WHAT TO PRODUCE: What is needed is a copy of each line in the listing below that contains "left".

SUPPLIED ENTRIES:
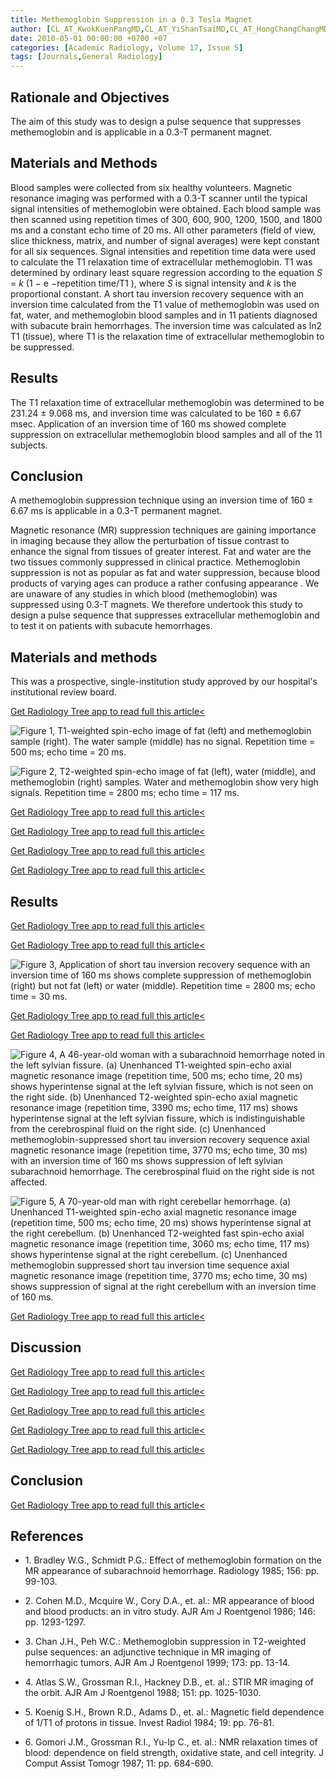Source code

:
 ```yaml
---
title: Methemoglobin Suppression in a 0.3 Tesla Magnet
author: [CL_AT_KwokKuenPangMD,CL_AT_YiShanTsaiMD,CL_AT_HongChangChangMD,CL_AT_KungNanHsuMD]
date: 2010-05-01 00:00:00 +0700 +07
categories: [Academic Radiology, Volume 17, Issue 5]
tags: [Journals,General Radiology]
---
```

## Rationale and Objectives

The aim of this study was to design a pulse sequence that suppresses methemoglobin and is applicable in a 0.3-T permanent magnet.

## Materials and Methods

Blood samples were collected from six healthy volunteers. Magnetic resonance imaging was performed with a 0.3-T scanner until the typical signal intensities of methemoglobin were obtained. Each blood sample was then scanned using repetition times of 300, 600, 900, 1200, 1500, and 1800 ms and a constant echo time of 20 ms. All other parameters (field of view, slice thickness, matrix, and number of signal averages) were kept constant for all six sequences. Signal intensities and repetition time data were used to calculate the T1 relaxation time of extracellular methemoglobin. T1 was determined by ordinary least square regression according to the equation _S_ = _k_ (1 − e  −repetition time/T1 ), where _S_ is signal intensity and _k_ is the proportional constant. A short tau inversion recovery sequence with an inversion time calculated from the T1 value of methemoglobin was used on fat, water, and methemoglobin blood samples and in 11 patients diagnosed with subacute brain hemorrhages. The inversion time was calculated as ln2 T1 (tissue), where T1 is the relaxation time of extracellular methemoglobin to be suppressed.

## Results

The T1 relaxation time of extracellular methemoglobin was determined to be 231.24 ± 9.068 ms, and inversion time was calculated to be 160 ± 6.67 msec. Application of an inversion time of 160 ms showed complete suppression on extracellular methemoglobin blood samples and all of the 11 subjects.

## Conclusion

A methemoglobin suppression technique using an inversion time of 160 ± 6.67 ms is applicable in a 0.3-T permanent magnet.

Magnetic resonance (MR) suppression techniques are gaining importance in imaging because they allow the perturbation of tissue contrast to enhance the signal from tissues of greater interest. Fat and water are the two tissues commonly suppressed in clinical practice. Methemoglobin suppression is not as popular as fat and water suppression, because blood products of varying ages can produce a rather confusing appearance . We are unaware of any studies in which blood (methemoglobin) was suppressed using 0.3-T magnets. We therefore undertook this study to design a pulse sequence that suppresses extracellular methemoglobin and to test it on patients with subacute hemorrhages.

## Materials and methods

This was a prospective, single-institution study approved by our hospital's institutional review board.

[Get Radiology Tree app to read full this article<](https://clinicalpub.com/app)

![Figure 1, T1-weighted spin-echo image of fat (left) and methemoglobin sample (right). The water sample (middle) has no signal. Repetition time = 500 ms; echo time = 20 ms.](https://storage.googleapis.com/dl.dentistrykey.com/clinical/MethemoglobinSuppressionina03TeslaMagnet/0_1s20S1076633210000097.jpg)

![Figure 2, T2-weighted spin-echo image of fat (left), water (middle), and methemoglobin (right) samples. Water and methemoglobin show very high signals. Repetition time = 2800 ms; echo time = 117 ms.](https://storage.googleapis.com/dl.dentistrykey.com/clinical/MethemoglobinSuppressionina03TeslaMagnet/1_1s20S1076633210000097.jpg)

[Get Radiology Tree app to read full this article<](https://clinicalpub.com/app)

[Get Radiology Tree app to read full this article<](https://clinicalpub.com/app)

[Get Radiology Tree app to read full this article<](https://clinicalpub.com/app)

[Get Radiology Tree app to read full this article<](https://clinicalpub.com/app)

## Results

[Get Radiology Tree app to read full this article<](https://clinicalpub.com/app)

[Get Radiology Tree app to read full this article<](https://clinicalpub.com/app)

![Figure 3, Application of short tau inversion recovery sequence with an inversion time of 160 ms shows complete suppression of methemoglobin (right) but not fat (left) or water (middle). Repetition time = 2800 ms; echo time = 30 ms.](https://storage.googleapis.com/dl.dentistrykey.com/clinical/MethemoglobinSuppressionina03TeslaMagnet/2_1s20S1076633210000097.jpg)

[Get Radiology Tree app to read full this article<](https://clinicalpub.com/app)

[Get Radiology Tree app to read full this article<](https://clinicalpub.com/app)

![Figure 4, A 46-year-old woman with a subarachnoid hemorrhage noted in the left sylvian fissure. (a) Unenhanced T1-weighted spin-echo axial magnetic resonance image (repetition time, 500 ms; echo time, 20 ms) shows hyperintense signal at the left sylvian fissure, which is not seen on the right side. (b) Unenhanced T2-weighted spin-echo axial magnetic resonance image (repetition time, 3390 ms; echo time, 117 ms) shows hyperintense signal at the left sylvian fissure, which is indistinguishable from the cerebrospinal fluid on the right side. (c) Unenhanced methemoglobin-suppressed short tau inversion recovery sequence axial magnetic resonance image (repetition time, 3770 ms; echo time, 30 ms) with an inversion time of 160 ms shows suppression of left sylvian subarachnoid hemorrhage. The cerebrospinal fluid on the right side is not affected.](https://storage.googleapis.com/dl.dentistrykey.com/clinical/MethemoglobinSuppressionina03TeslaMagnet/3_1s20S1076633210000097.jpg)

![Figure 5, A 70-year-old man with right cerebellar hemorrhage. (a) Unenhanced T1-weighted spin-echo axial magnetic resonance image (repetition time, 500 ms; echo time, 20 ms) shows hyperintense signal at the right cerebellum. (b) Unenhanced T2-weighted fast spin-echo axial magnetic resonance image (repetition time, 3060 ms; echo time, 117 ms) shows hyperintense signal at the right cerebellum. (c) Unenhanced methemoglobin suppressed short tau inversion time sequence axial magnetic resonance image (repetition time, 3770 ms; echo time, 30 ms) shows suppression of signal at the right cerebellum with an inversion time of 160 ms.](https://storage.googleapis.com/dl.dentistrykey.com/clinical/MethemoglobinSuppressionina03TeslaMagnet/4_1s20S1076633210000097.jpg)

[Get Radiology Tree app to read full this article<](https://clinicalpub.com/app)

## Discussion

[Get Radiology Tree app to read full this article<](https://clinicalpub.com/app)

[Get Radiology Tree app to read full this article<](https://clinicalpub.com/app)

[Get Radiology Tree app to read full this article<](https://clinicalpub.com/app)

[Get Radiology Tree app to read full this article<](https://clinicalpub.com/app)

[Get Radiology Tree app to read full this article<](https://clinicalpub.com/app)

## Conclusion

[Get Radiology Tree app to read full this article<](https://clinicalpub.com/app)

## References

- 1\. Bradley W.G., Schmidt P.G.: Effect of methemoglobin formation on the MR appearance of subarachnoid hemorrhage. Radiology 1985; 156: pp. 99-103.


- 2\. Cohen M.D., Mcquire W., Cory D.A., et. al.: MR appearance of blood and blood products: an in vitro study. AJR Am J Roentgenol 1986; 146: pp. 1293-1297.


- 3\. Chan J.H., Peh W.C.: Methemoglobin suppression in T2-weighted pulse sequences: an adjunctive technique in MR imaging of hemorrhagic tumors. AJR Am J Roentgenol 1999; 173: pp. 13-14.


- 4\. Atlas S.W., Grossman R.I., Hackney D.B., et. al.: STIR MR imaging of the orbit. AJR Am J Roentgenol 1988; 151: pp. 1025-1030.


- 5\. Koenig S.H., Brown R.D., Adams D., et. al.: Magnetic field dependence of 1/T1 of protons in tissue. Invest Radiol 1984; 19: pp. 76-81.


- 6\. Gomori J.M., Grossman R.I., Yu-Ip C., et. al.: NMR relaxation times of blood: dependence on field strength, oxidative state, and cell integrity. J Comput Assist Tomogr 1987; 11: pp. 684-690.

REPLY:
![Figure 1, T1-weighted spin-echo image of fat (left) and methemoglobin sample (right). The water sample (middle) has no signal. Repetition time = 500 ms; echo time = 20 ms.](https://storage.googleapis.com/dl.dentistrykey.com/clinical/MethemoglobinSuppressionina03TeslaMagnet/0_1s20S1076633210000097.jpg)
![Figure 2, T2-weighted spin-echo image of fat (left), water (middle), and methemoglobin (right) samples. Water and methemoglobin show very high signals. Repetition time = 2800 ms; echo time = 117 ms.](https://storage.googleapis.com/dl.dentistrykey.com/clinical/MethemoglobinSuppressionina03TeslaMagnet/1_1s20S1076633210000097.jpg)
![Figure 3, Application of short tau inversion recovery sequence with an inversion time of 160 ms shows complete suppression of methemoglobin (right) but not fat (left) or water (middle). Repetition time = 2800 ms; echo time = 30 ms.](https://storage.googleapis.com/dl.dentistrykey.com/clinical/MethemoglobinSuppressionina03TeslaMagnet/2_1s20S1076633210000097.jpg)
![Figure 4, A 46-year-old woman with a subarachnoid hemorrhage noted in the left sylvian fissure. (a) Unenhanced T1-weighted spin-echo axial magnetic resonance image (repetition time, 500 ms; echo time, 20 ms) shows hyperintense signal at the left sylvian fissure, which is not seen on the right side. (b) Unenhanced T2-weighted spin-echo axial magnetic resonance image (repetition time, 3390 ms; echo time, 117 ms) shows hyperintense signal at the left sylvian fissure, which is indistinguishable from the cerebrospinal fluid on the right side. (c) Unenhanced methemoglobin-suppressed short tau inversion recovery sequence axial magnetic resonance image (repetition time, 3770 ms; echo time, 30 ms) with an inversion time of 160 ms shows suppression of left sylvian subarachnoid hemorrhage. The cerebrospinal fluid on the right side is not affected.](https://storage.googleapis.com/dl.dentistrykey.com/clinical/MethemoglobinSuppressionina03TeslaMagnet/3_1s20S1076633210000097.jpg)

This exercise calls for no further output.